# PROBLEM
Write out every line of the rows below as a numbered list, skipping any blank lines.

# LISTING
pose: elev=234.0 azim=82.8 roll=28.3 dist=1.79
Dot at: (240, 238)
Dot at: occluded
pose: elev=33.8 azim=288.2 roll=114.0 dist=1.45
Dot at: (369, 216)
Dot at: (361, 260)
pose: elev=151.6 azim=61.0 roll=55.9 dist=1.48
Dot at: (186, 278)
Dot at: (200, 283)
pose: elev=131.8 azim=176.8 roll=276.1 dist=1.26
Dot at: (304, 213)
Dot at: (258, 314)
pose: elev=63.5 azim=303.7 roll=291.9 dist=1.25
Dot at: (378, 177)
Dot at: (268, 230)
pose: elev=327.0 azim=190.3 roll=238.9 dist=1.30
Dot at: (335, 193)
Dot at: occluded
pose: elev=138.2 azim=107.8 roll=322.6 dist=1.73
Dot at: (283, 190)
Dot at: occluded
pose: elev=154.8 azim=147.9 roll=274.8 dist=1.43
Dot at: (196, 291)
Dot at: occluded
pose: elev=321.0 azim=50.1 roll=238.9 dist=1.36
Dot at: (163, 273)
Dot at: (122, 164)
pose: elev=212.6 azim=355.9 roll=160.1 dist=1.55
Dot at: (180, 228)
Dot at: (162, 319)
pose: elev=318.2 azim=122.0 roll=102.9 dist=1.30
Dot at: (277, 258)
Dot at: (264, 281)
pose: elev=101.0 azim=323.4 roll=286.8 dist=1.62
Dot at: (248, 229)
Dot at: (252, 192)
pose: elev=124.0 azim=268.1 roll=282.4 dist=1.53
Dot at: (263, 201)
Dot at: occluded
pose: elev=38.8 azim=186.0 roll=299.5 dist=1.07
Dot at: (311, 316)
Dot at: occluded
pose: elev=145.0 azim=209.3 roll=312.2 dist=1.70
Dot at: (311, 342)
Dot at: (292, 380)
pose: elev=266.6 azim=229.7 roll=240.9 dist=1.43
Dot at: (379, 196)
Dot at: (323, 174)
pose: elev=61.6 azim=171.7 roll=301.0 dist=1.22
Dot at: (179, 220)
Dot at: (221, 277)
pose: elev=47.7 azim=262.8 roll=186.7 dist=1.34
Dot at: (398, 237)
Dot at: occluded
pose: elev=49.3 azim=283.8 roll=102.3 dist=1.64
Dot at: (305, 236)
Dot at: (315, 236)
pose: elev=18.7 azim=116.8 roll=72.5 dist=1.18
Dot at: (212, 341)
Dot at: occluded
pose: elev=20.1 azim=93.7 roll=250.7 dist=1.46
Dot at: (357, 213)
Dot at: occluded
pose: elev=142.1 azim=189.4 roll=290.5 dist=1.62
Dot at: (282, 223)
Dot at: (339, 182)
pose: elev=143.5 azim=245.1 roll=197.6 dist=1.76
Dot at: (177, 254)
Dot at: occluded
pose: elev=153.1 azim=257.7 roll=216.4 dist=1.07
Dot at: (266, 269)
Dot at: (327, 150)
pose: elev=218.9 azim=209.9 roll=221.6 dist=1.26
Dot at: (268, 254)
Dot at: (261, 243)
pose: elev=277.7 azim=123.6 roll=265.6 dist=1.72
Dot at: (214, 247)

# REPLY
1. pose: elev=234.0 azim=82.8 roll=28.3 dist=1.79
2. Dot at: (240, 238)
3. Dot at: occluded
4. pose: elev=33.8 azim=288.2 roll=114.0 dist=1.45
5. Dot at: (369, 216)
6. Dot at: (361, 260)
7. pose: elev=151.6 azim=61.0 roll=55.9 dist=1.48
8. Dot at: (186, 278)
9. Dot at: (200, 283)
10. pose: elev=131.8 azim=176.8 roll=276.1 dist=1.26
11. Dot at: (304, 213)
12. Dot at: (258, 314)
13. pose: elev=63.5 azim=303.7 roll=291.9 dist=1.25
14. Dot at: (378, 177)
15. Dot at: (268, 230)
16. pose: elev=327.0 azim=190.3 roll=238.9 dist=1.30
17. Dot at: (335, 193)
18. Dot at: occluded
19. pose: elev=138.2 azim=107.8 roll=322.6 dist=1.73
20. Dot at: (283, 190)
21. Dot at: occluded
22. pose: elev=154.8 azim=147.9 roll=274.8 dist=1.43
23. Dot at: (196, 291)
24. Dot at: occluded
25. pose: elev=321.0 azim=50.1 roll=238.9 dist=1.36
26. Dot at: (163, 273)
27. Dot at: (122, 164)
28. pose: elev=212.6 azim=355.9 roll=160.1 dist=1.55
29. Dot at: (180, 228)
30. Dot at: (162, 319)
31. pose: elev=318.2 azim=122.0 roll=102.9 dist=1.30
32. Dot at: (277, 258)
33. Dot at: (264, 281)
34. pose: elev=101.0 azim=323.4 roll=286.8 dist=1.62
35. Dot at: (248, 229)
36. Dot at: (252, 192)
37. pose: elev=124.0 azim=268.1 roll=282.4 dist=1.53
38. Dot at: (263, 201)
39. Dot at: occluded
40. pose: elev=38.8 azim=186.0 roll=299.5 dist=1.07
41. Dot at: (311, 316)
42. Dot at: occluded
43. pose: elev=145.0 azim=209.3 roll=312.2 dist=1.70
44. Dot at: (311, 342)
45. Dot at: (292, 380)
46. pose: elev=266.6 azim=229.7 roll=240.9 dist=1.43
47. Dot at: (379, 196)
48. Dot at: (323, 174)
49. pose: elev=61.6 azim=171.7 roll=301.0 dist=1.22
50. Dot at: (179, 220)
51. Dot at: (221, 277)
52. pose: elev=47.7 azim=262.8 roll=186.7 dist=1.34
53. Dot at: (398, 237)
54. Dot at: occluded
55. pose: elev=49.3 azim=283.8 roll=102.3 dist=1.64
56. Dot at: (305, 236)
57. Dot at: (315, 236)
58. pose: elev=18.7 azim=116.8 roll=72.5 dist=1.18
59. Dot at: (212, 341)
60. Dot at: occluded
61. pose: elev=20.1 azim=93.7 roll=250.7 dist=1.46
62. Dot at: (357, 213)
63. Dot at: occluded
64. pose: elev=142.1 azim=189.4 roll=290.5 dist=1.62
65. Dot at: (282, 223)
66. Dot at: (339, 182)
67. pose: elev=143.5 azim=245.1 roll=197.6 dist=1.76
68. Dot at: (177, 254)
69. Dot at: occluded
70. pose: elev=153.1 azim=257.7 roll=216.4 dist=1.07
71. Dot at: (266, 269)
72. Dot at: (327, 150)
73. pose: elev=218.9 azim=209.9 roll=221.6 dist=1.26
74. Dot at: (268, 254)
75. Dot at: (261, 243)
76. pose: elev=277.7 azim=123.6 roll=265.6 dist=1.72
77. Dot at: (214, 247)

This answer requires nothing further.